[Structured pose outputs]
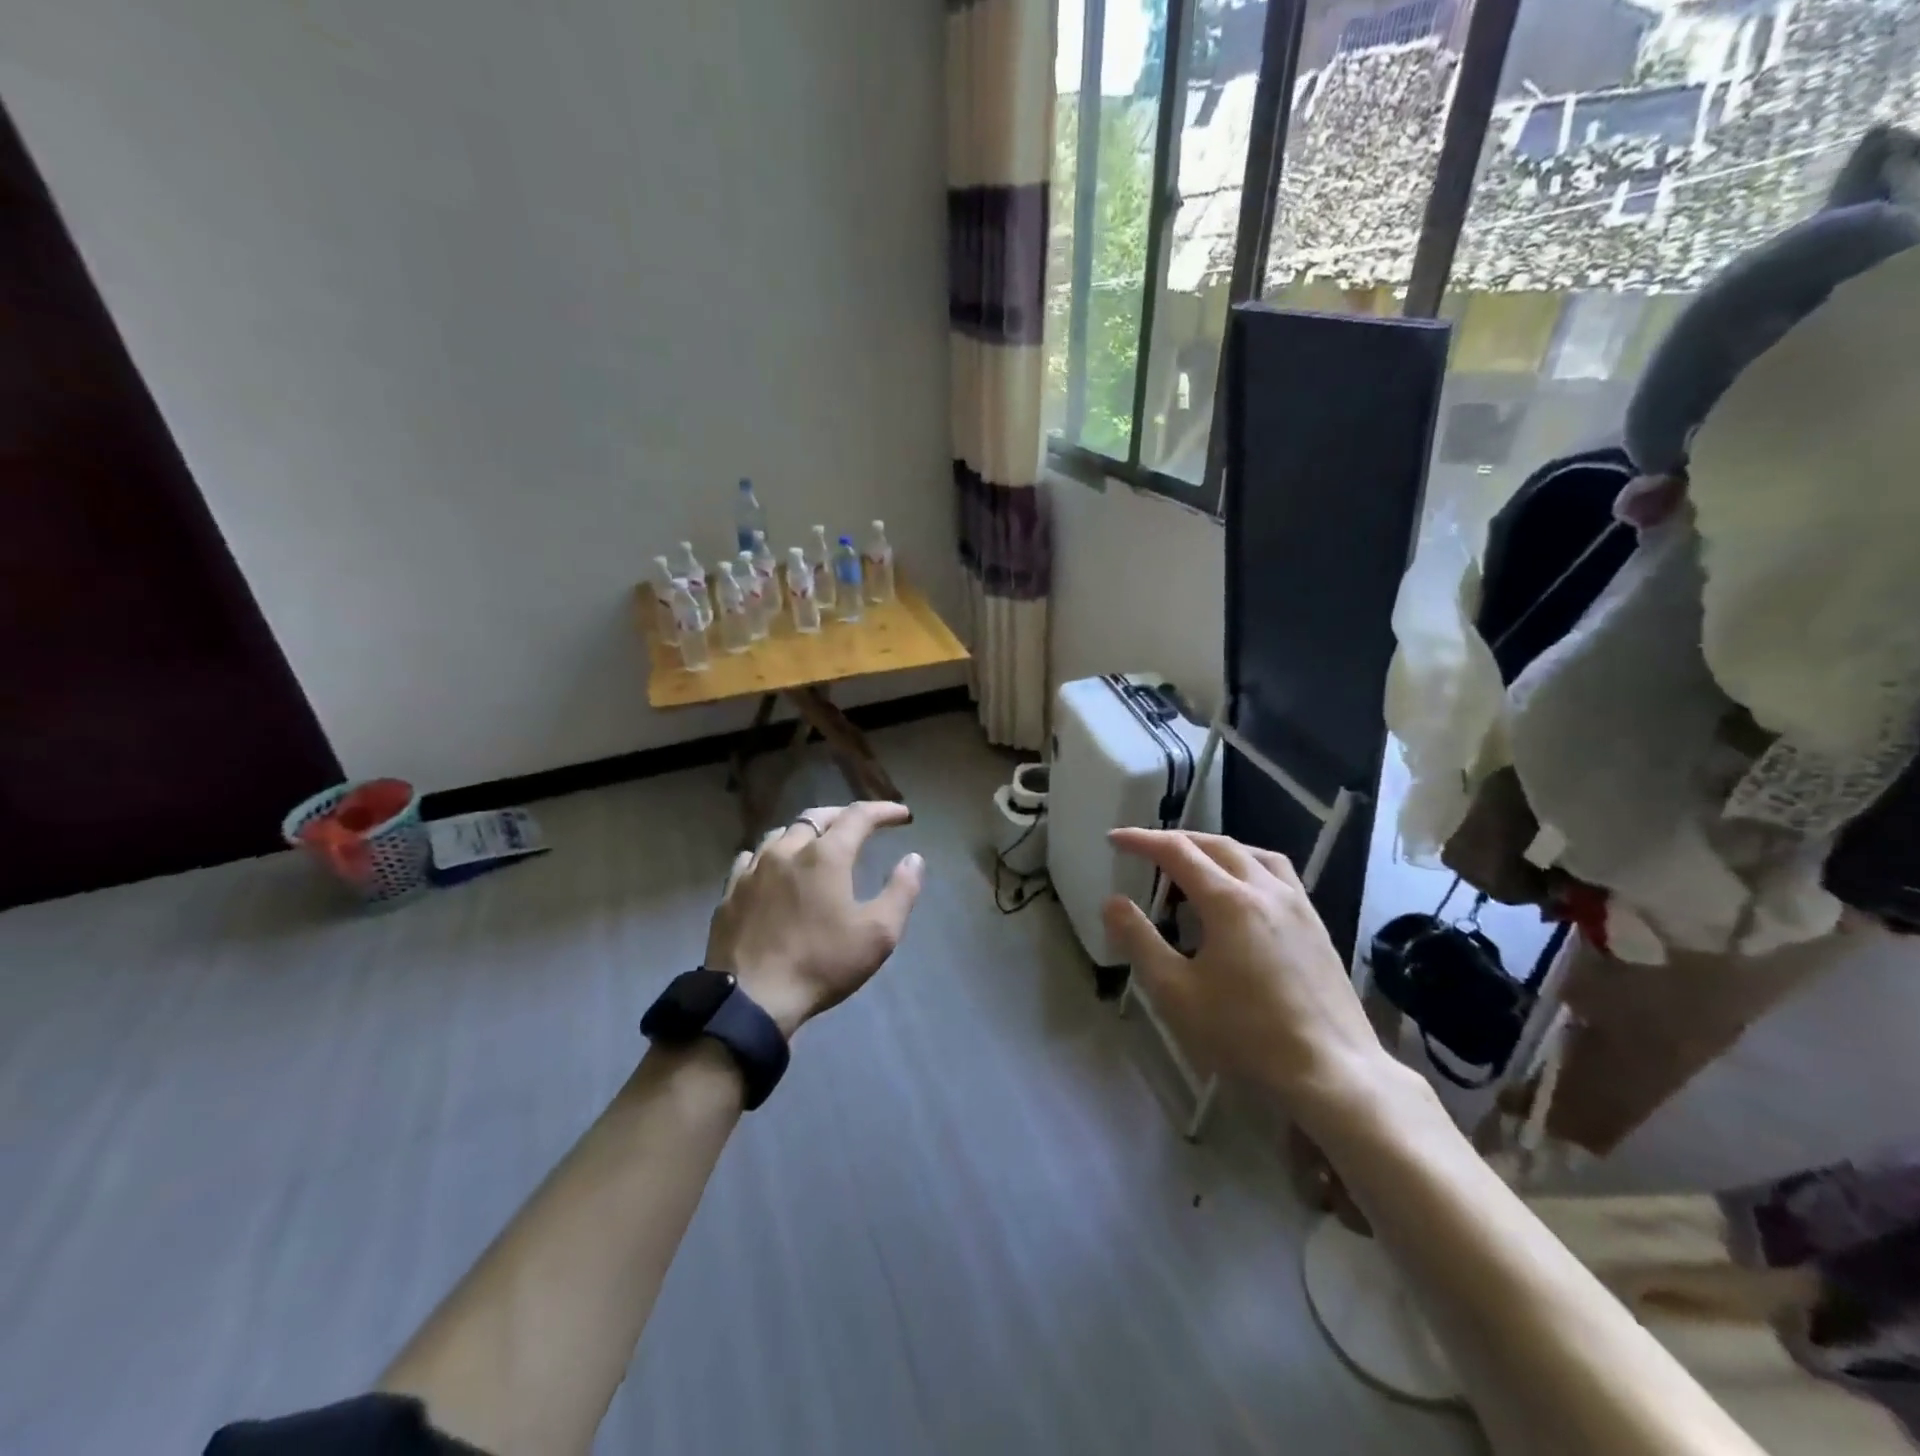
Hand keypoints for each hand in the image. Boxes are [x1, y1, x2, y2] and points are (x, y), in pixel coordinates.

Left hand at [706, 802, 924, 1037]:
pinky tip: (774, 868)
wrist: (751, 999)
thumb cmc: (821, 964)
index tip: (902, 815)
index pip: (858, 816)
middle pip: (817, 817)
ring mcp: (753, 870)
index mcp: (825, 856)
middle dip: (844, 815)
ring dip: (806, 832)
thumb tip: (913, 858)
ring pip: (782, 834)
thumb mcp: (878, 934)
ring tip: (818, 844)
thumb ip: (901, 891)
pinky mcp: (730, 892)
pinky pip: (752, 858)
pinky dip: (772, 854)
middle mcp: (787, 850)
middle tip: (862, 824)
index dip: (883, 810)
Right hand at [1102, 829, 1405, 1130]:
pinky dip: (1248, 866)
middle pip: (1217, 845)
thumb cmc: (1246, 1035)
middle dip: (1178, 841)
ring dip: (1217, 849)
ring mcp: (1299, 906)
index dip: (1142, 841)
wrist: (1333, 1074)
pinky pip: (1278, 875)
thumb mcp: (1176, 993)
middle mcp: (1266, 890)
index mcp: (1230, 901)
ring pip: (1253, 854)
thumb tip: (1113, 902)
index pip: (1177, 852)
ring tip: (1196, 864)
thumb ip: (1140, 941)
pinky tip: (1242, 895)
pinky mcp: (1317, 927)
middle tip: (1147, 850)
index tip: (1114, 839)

- WHAT THE EXERCISE ASKS: Starting with the line that contains "middle mcp: (1266, 890)", restate every line through the end of the records above, exactly and with no other lines.

- OUTPUT FOR THIS EXERCISE:
middle mcp: (1266, 890)
index mcp: (1230, 901)
ring pip: (1253, 854)
thumb tip: (1113, 902)
index pip: (1177, 852)
ring tip: (1196, 864)
thumb ip: (1140, 941)
pinky tip: (1242, 895)
pinky mcp: (1317, 927)
middle tip: (1147, 850)
index tip: (1114, 839)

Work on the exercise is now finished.